Congratulations! You are ready to grow out of being a team of one. The eternally debated question: Employee or Contractor? Perhaps it’s a bit misleading to say that it’s a debate. As you’ll find out in this video, the circumstances govern the treatment of your new hire, not you!
Since tax season is in full swing, I’m getting quite a few questions from new business owners who are just not sure what to do about their income tax preparation. In many cases, they have used TurboTax or something similar to prepare their income tax returns in the past. The “suspicious activity” that caused TurboTax to suspend state filing recently may already have you feeling hesitate about following the same route as in prior years. Add in the start of a new business, and you might be wondering if this is the year to seek the help of a tax professional.
Door #1 – Do It Yourself If you have a simple income tax return and only need to file a Schedule C to report your activity for your sole proprietorship, it is very possible for you to prepare your own return. You can do this with the help of available software, either off the shelf or online.
If you have more time than money, this certainly can be the right option for you.
This can also be a good option if your business was just getting started last year, and you had very little activity. Take your time in preparing your return and keep asking questions and seeking answers as well as understanding so you know the implications of what you are reporting on your return. Most people should draw the line and seek help when a separate business tax return is required, such as an 1120S Corporate Income Tax Return or 1065 Partnership Income Tax Return. If you set up a separate entity for your business, you should have received a Form SS-4 assigning your employer identification number (EIN) as well as letting you know the income and payroll returns to be filed along with the due dates.

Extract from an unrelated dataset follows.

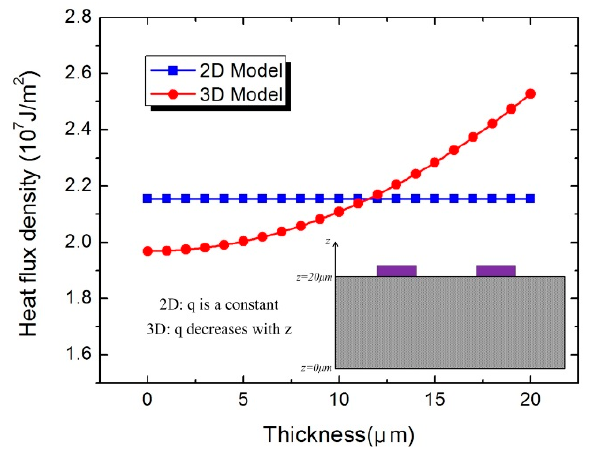
Figure 2. Heat flux density of the power sensor in the thickness direction of the substrate.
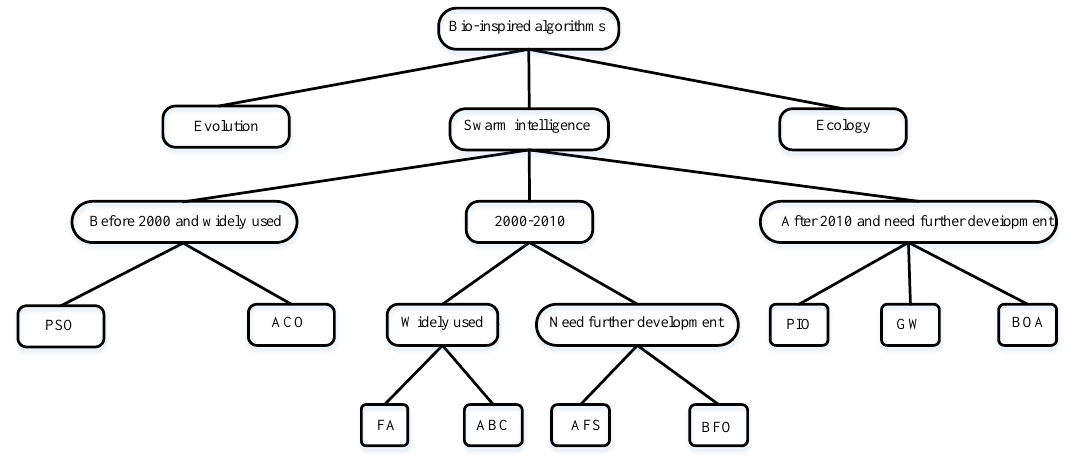
Figure 2. Taxonomy of SI-based computation algorithms.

Door #2 – Seek Professional Tax Help If you have a lot of questions and are less sure of what you should be doing, seeking professional help might be the best option. Heck, you might just want to spend the money and let someone else do the thinking and the work. The first year you are in business everything will be new and you are probably going to receive a lot of advice – solicited and unsolicited – regarding the best way to handle different aspects of your business. It can be exhausting to research and properly interpret the findings to your situation. A tax professional can make sure you are focusing on the right things as well as asking you the right questions to make sure an accurate income tax return is prepared. A professional will also give valuable insight into planning for your quarterly estimates for the current year. If you can afford it, the peace of mind should be worth the money. Make sure you know the cost and what is included before moving forward with a preparer.
As a CPA in public practice, I’ll admit I have a bit of a bias towards seeking outside, professional help. I always tell folks that if I didn’t prepare returns in my practice that I would be paying someone to do mine! However, all tax preparers are not created equal.
Let me say that again, all tax preparers are not created equal.
When bringing on new clients, I’ve come across prior year tax returns from “tax shops” that were downright embarrassing AND inaccurate. You don’t know what you don’t know so your preparer really needs to know their stuff. Get recommendations from your professional circle and make sure the preparer is a good fit for you before starting to work with them.
The bottom line: You have to do what is right for you and your business. And, only you can determine where the value lies for your situation – saving money and spending time or spending money and saving time. Regardless of your choice, get that return filed and keep moving forward!